=== WHAT YOU NEED TO DO ===
Pick out every line in the rows below that contains the string "Bairro", and copy each of those lines.

=== RECORDS SUPPLIED ===
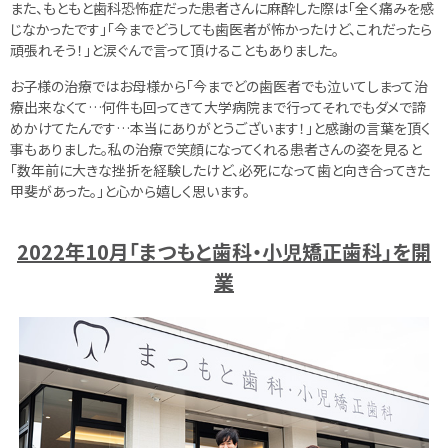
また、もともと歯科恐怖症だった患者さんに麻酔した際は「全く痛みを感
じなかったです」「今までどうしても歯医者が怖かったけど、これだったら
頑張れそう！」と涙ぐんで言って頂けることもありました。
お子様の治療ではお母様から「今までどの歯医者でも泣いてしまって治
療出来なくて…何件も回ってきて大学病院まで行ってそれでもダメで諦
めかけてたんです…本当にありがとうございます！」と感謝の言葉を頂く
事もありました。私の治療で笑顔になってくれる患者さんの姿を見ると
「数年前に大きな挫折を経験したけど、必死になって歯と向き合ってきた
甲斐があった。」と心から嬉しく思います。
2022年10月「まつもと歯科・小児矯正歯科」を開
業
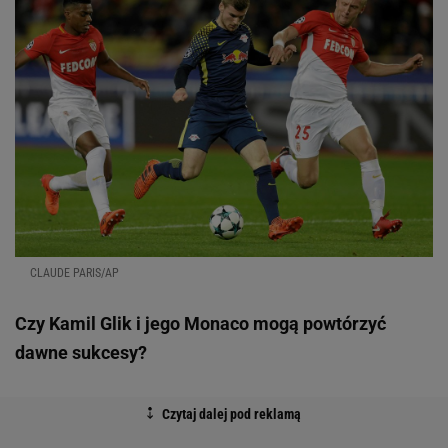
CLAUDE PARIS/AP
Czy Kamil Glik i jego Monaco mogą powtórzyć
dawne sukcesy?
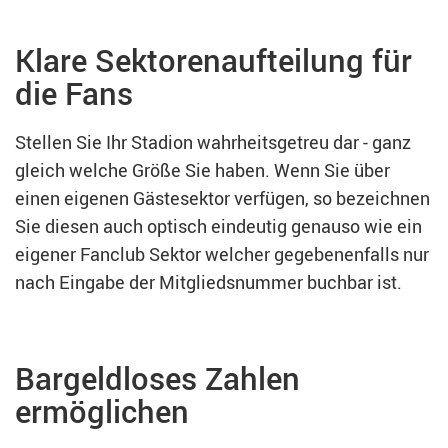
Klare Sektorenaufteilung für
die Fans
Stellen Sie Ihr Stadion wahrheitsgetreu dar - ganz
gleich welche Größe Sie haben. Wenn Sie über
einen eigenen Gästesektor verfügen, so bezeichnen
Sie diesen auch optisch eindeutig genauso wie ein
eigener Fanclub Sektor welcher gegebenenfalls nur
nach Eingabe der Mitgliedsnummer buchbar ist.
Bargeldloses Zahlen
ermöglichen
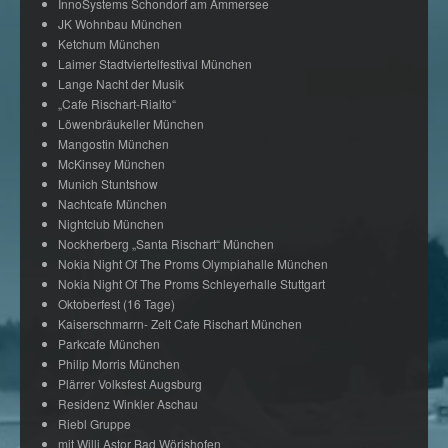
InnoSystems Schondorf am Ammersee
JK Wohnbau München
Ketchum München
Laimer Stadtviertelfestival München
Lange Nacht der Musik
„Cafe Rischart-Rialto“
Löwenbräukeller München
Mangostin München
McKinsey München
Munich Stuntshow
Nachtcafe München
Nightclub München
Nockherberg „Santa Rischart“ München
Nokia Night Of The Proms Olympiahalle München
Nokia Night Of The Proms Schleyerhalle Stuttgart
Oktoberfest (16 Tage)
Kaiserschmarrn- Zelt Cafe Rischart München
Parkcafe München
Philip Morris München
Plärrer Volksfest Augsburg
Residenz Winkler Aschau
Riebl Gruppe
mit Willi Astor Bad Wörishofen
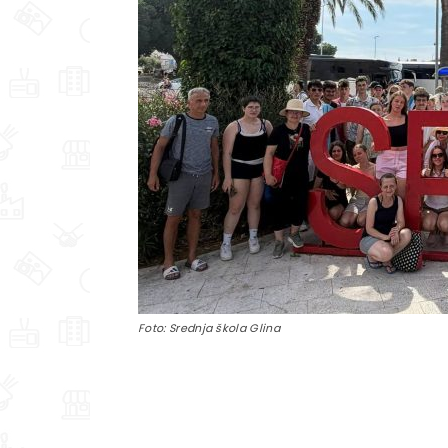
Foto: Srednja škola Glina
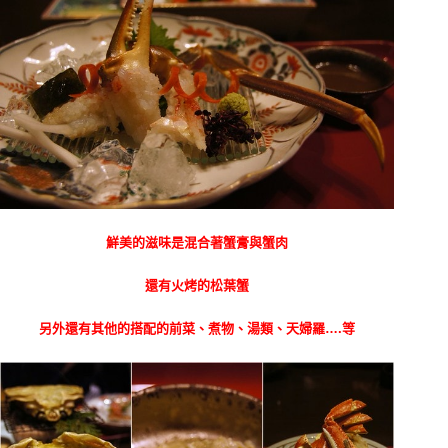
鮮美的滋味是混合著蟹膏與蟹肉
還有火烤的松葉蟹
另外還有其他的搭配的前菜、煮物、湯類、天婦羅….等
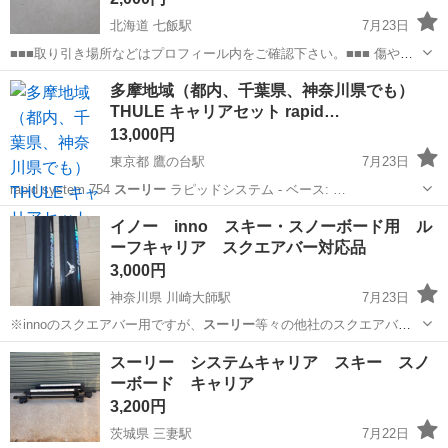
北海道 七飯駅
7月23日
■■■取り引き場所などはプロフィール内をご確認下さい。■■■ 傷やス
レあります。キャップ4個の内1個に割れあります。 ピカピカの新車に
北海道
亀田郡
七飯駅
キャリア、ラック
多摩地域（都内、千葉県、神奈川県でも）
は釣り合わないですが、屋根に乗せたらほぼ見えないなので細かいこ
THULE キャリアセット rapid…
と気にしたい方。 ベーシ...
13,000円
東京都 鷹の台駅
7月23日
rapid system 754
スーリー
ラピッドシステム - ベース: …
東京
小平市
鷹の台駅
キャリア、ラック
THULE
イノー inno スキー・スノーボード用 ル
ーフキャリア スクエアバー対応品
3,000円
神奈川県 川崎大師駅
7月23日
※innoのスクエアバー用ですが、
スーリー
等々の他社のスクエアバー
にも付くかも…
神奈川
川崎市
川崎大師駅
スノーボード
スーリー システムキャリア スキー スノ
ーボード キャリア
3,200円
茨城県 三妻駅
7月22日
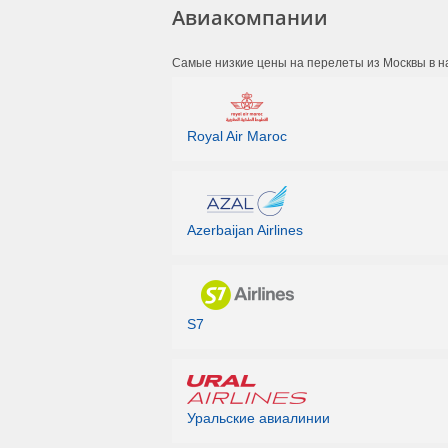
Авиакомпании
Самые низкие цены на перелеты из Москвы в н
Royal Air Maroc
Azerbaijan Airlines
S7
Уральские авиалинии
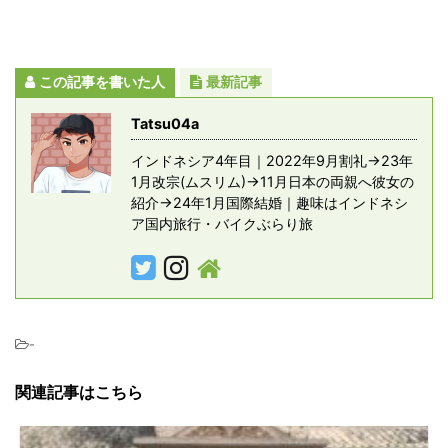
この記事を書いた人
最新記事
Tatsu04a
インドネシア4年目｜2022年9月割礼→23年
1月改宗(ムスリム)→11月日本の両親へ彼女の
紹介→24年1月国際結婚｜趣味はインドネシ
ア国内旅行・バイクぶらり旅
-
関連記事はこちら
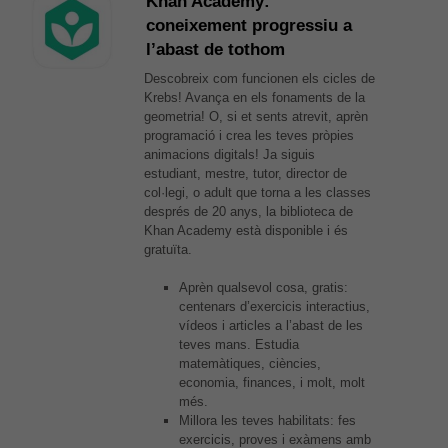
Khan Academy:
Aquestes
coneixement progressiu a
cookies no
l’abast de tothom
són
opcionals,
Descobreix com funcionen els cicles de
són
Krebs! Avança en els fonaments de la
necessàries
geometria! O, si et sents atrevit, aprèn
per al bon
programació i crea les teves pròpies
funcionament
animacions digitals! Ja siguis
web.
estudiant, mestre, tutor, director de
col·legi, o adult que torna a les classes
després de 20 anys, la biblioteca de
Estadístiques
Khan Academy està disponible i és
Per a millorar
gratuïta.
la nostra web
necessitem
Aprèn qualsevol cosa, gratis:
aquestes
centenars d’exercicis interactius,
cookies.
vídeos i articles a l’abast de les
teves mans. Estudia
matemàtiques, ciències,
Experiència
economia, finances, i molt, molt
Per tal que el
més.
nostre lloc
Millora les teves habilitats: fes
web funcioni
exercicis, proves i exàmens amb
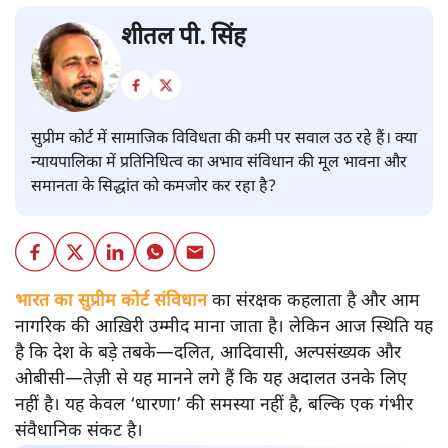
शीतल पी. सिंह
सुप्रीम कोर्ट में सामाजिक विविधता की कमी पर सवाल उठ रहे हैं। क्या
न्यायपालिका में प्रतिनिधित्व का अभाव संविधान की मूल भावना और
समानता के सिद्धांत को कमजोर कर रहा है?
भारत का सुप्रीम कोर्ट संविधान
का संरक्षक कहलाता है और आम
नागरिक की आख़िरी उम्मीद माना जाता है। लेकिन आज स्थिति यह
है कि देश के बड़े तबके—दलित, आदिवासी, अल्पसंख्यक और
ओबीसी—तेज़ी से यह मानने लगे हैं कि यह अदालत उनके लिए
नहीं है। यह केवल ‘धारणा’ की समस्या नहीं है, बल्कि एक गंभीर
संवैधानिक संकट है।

--

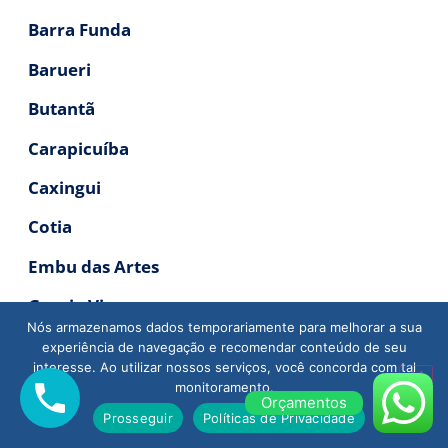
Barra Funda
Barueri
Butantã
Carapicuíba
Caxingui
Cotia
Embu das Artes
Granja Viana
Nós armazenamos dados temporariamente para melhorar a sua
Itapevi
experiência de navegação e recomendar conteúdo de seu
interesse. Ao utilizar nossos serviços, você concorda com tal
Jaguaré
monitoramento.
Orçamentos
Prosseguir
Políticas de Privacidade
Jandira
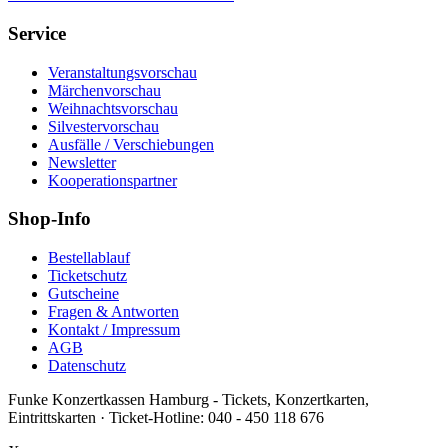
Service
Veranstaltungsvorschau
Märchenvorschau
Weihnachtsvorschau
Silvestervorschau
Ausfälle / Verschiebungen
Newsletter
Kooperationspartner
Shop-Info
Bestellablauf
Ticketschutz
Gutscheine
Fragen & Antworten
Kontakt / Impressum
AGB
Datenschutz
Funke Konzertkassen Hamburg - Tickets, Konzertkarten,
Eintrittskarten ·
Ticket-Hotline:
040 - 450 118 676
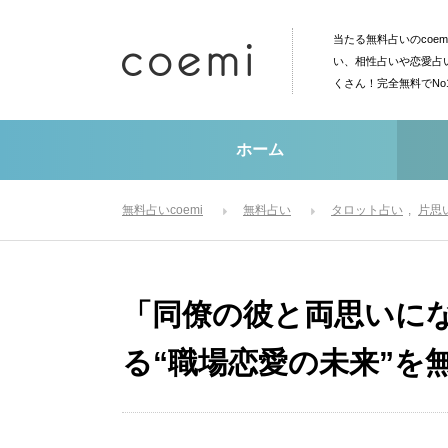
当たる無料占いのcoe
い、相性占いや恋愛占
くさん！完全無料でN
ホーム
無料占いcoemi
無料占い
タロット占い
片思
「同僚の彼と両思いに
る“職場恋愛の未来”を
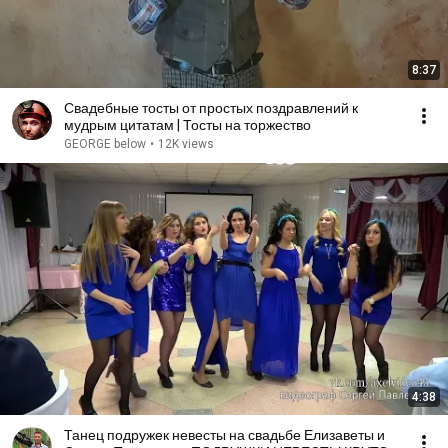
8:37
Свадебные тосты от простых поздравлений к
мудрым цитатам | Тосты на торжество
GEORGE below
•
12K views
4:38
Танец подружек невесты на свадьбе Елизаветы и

* * *

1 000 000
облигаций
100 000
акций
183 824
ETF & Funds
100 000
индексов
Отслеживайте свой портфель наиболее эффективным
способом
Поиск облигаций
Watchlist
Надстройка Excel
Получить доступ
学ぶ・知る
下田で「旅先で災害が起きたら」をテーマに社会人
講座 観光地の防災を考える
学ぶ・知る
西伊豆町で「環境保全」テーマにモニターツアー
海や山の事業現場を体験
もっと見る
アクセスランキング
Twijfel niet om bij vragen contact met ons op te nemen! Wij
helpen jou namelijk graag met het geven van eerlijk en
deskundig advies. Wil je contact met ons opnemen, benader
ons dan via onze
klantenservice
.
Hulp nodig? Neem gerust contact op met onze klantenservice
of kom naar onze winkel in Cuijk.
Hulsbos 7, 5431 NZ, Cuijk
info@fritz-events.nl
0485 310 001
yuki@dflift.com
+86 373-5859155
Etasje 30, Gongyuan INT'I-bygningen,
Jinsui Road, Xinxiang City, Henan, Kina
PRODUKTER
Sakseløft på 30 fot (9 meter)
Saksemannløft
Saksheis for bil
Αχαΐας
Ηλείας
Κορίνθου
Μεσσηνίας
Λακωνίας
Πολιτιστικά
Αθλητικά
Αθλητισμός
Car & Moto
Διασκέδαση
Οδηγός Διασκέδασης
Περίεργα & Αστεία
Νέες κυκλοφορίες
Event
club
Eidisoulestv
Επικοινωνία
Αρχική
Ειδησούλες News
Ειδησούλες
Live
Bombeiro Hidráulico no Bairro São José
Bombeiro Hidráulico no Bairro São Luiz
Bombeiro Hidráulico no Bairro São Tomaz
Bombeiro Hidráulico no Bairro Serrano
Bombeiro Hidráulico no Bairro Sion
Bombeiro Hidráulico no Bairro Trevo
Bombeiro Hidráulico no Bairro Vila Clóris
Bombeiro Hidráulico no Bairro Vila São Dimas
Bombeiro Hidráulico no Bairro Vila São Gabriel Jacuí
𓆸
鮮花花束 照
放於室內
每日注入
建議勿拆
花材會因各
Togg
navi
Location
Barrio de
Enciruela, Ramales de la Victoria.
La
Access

=== ANSWER ===
Bombeiro Hidráulico no Bairro São José
Bombeiro Hidráulico no Bairro São Luiz
Bombeiro Hidráulico no Bairro São Tomaz
Bombeiro Hidráulico no Bairro Serrano
Bombeiro Hidráulico no Bairro Sion
Bombeiro Hidráulico no Bairro Trevo
Bombeiro Hidráulico no Bairro Vila Clóris
Bombeiro Hidráulico no Bairro Vila São Dimas
Bombeiro Hidráulico no Bairro Vila São Gabriel Jacuí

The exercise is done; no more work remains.